Back-of-the-envelope financial planning calculation: What are its advantages

# Back-of-the-envelope financial planning calculation: What are its advantages and disadvantages?

Updated: 03 May 2023, 08:34 AM IST
TL;DR.

## Back-of-the-envelope calculation is a straight forward financial planning technique that helps us to estimate the amount we need to save for our goals.

Back-of-the-envelope financial planning calculation

When we invest for our financial goals, we heavily rely on the available calculators. You might use a straight forward compounding calculator or a sophisticated retirement calculator. Each of these calculators has some restrictions. The bitter truth about all these calculators is that we are basically making tons of assumptions.

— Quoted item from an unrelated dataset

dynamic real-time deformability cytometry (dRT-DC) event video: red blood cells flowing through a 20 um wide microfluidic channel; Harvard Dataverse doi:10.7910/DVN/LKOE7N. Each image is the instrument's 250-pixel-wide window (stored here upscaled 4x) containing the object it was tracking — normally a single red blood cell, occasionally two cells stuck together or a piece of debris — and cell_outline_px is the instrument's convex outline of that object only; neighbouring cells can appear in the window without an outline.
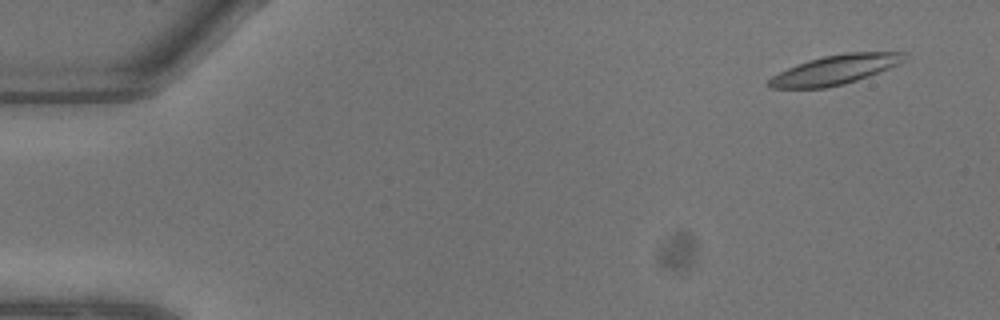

If you look at a standard retirement calculator, you'll see that only three things are certain: Our age, the current spending we believe will be sufficient for our retirement, and the present amount of our collected savings. The remaining factors, such as retirement age, life expectancy, inflation, and investment returns, are all based on assumptions. Most of these presumptions are based on average historical factors.

Jim C. Oter, the author of the book "Unveiling the Retirement Myth," was right when he said that averages do not apply to specific people. However, whether it's a consideration of life expectancy, portfolio returns, or inflation, calculators are designed to force us to adopt averages.

The best answer to all these is “Back-of-the-envelope financial planning calculation”. Let's investigate this straight forward mathematical technique for our financial objectives.

Take this as an example. Suppose that after 15 years you will require about Rs. 50 lakhs (in today's value) for your child's educational needs. The calculation then proceeds as follows.

Amount required in today’s value(a): Rs.50,00,000

Goal Time Horizon(b): 10 Years

Yearly Savings Required(c=a/b): Rs.5,00,000

Monthly Savings Required(c/12): Rs.41,666

Let's say you had accumulated about Rs. 6,00,000 after a year. (Let us assume that the invested amount is 5,00,000 and the returns on it being Rs.1,00,000). The computation for the following year will be as follows.

Amount required in today’s value (a): Rs.50,00,000 – Rs.6,00,000 (existing assets) = Rs.44,00,000

Goal Time Horizon (b): 9 years

Yearly Savings Required(c=a/b): 4,88,888

Monthly Savings Required(c/12): 40,740

You must make an annual calculation in the same manner. If you believe that the current cost of education has gone up since last year's considerations, you must adjust your goal amount and make the necessary monthly payments.

It is a sign that the goal is out of reach for you if you are unable to make the necessary monthly investment. In that situation, you must lower the goal's cost.

• Since you don't need to rely on complicated calculators, it is easy to grasp.
• Depending on affordability or inflationary change circumstances, you can raise or lower the goal's cost.
• The risk associated with "volatility of returns" will be indirectly offset. Because you invest more in that year when the cumulative corpus is lower as a result of market volatility. In the same way, if the market uptrend has a greater impact on accumulated corpus, you invest less in that year.
• This will restrict you from taking undue risk. Because in this calculation we are assuming the inflation rate is equal to portfolio return. Another way to say is real return is zero (Real Return = Portfolio Return-Inflation).